Reste la question de l’approche et des écueils du genre : on peut se mettre dans la peau de la victime, de l’enquêteur ou du tueur, schéma connu. Mais Marc Dugain sait ne pas se restreindre aux solutions faciles : pour aborder un personnage aussi singulier et inquiétant, il a choisi de s’insinuer dans ses névroses, de le suivre dans ses monologues, d’observer la société avec ses yeux… Une écriture empathique, qui, sans jamais sceller le tragique ou l’horreur, tente de comprendre ce qui distingue l’homme du monstre, la mécanique du passage à l’acte. Et c’est là que le personnage de Kenner en devient singulier et passionnant : interné en hôpital psychiatrique, Kenner s’est un peu formé à l’analyse psychologique, et le regard qu’il porte sur lui, sur ses pulsions, est un regard à la fois intime et distancié, lucide. Kenner, tueur conscient, est un Hannibal Lecter qui lutte, à coup de cuites, contre ses abîmes, contre le vertige de sa nature secrète, avant d’y céder. Et pour le lecteur, qui, du haut du personnage, distingue le vide, il s’agit juste d’accompagner la chute. Il y a de l’arroseur arrosé dans ce tueur qui disserte avec des copains policiers sur la pulsion de meurtre, reste fasciné par l’ordre, hait les hippies et la «décadence». Car dans la peau de Kenner, le lecteur est confronté aux pulsions, à la fascination pour la police, au vertige de la fuite et à la réalité – une mère castratrice, une existence à cahots, et un désir de tuer qui ne cesse de monter.
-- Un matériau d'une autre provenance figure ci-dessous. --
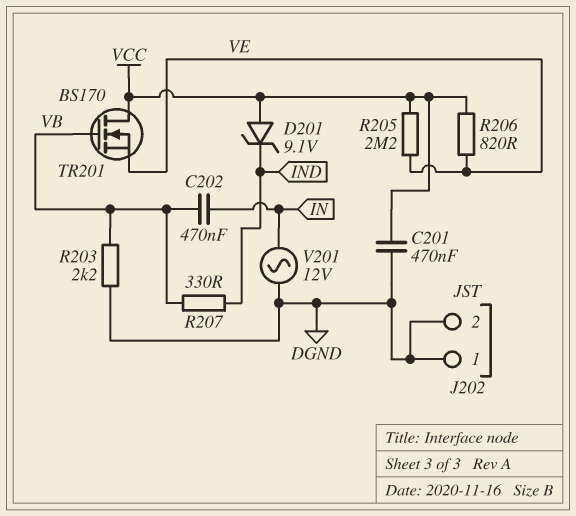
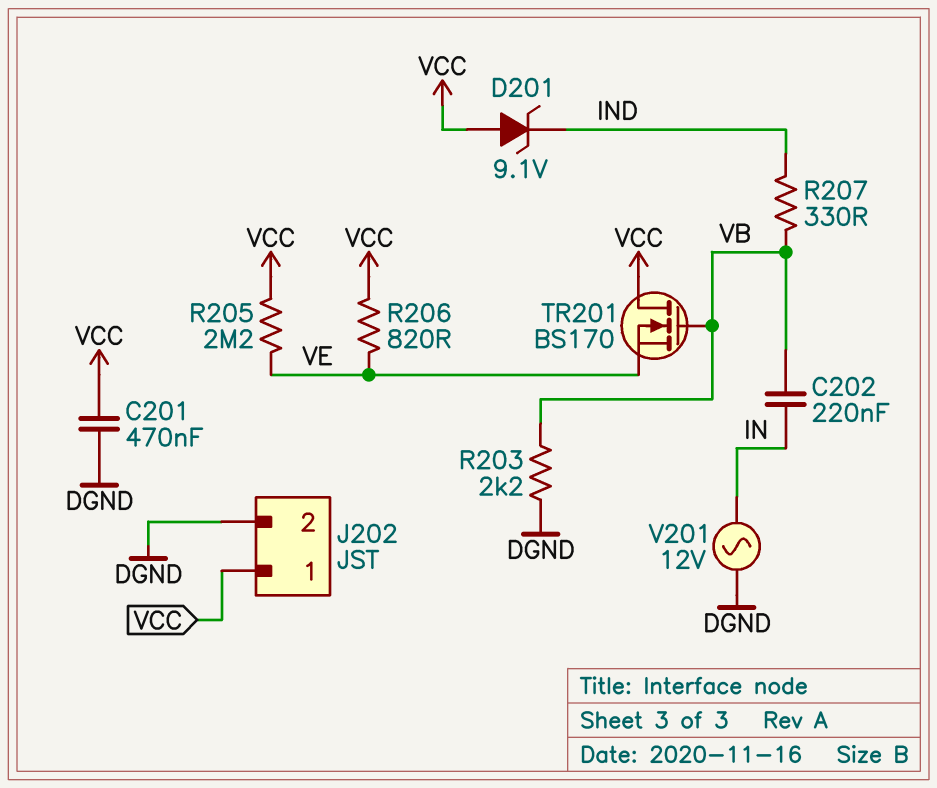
C202: 470nF (IN, VB) -> 220nF (IN, VB)
J202 pin 1: DGND -> VCC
De ce fait, le roman est éprouvant, déstabilisant mais passionnant : on sait exactement comment tout cela se terminera, mais on ne peut se défendre d’une sorte de sympathie pour ce colosse déboussolé. C’est tout le charme et le talent d’écriture de Marc Dugain qui nous entraîne exactement où il le désire, c’est-à-dire dans une impasse : le cursus honorum d’un tueur qui, étape par étape, bascule insensiblement. Et en arrière-plan, le tableau d’une Amérique oscillant entre discours libéral et rappel à l’ordre dont Kenner incarne les paradoxes.

Après J. Edgar Hoover et Staline, Marc Dugain réussit de nouveau une brillante évocation d’une personnalité singulière, et parvient, l’espace d’un livre, à amener ses lecteurs au bord du précipice. Magistral.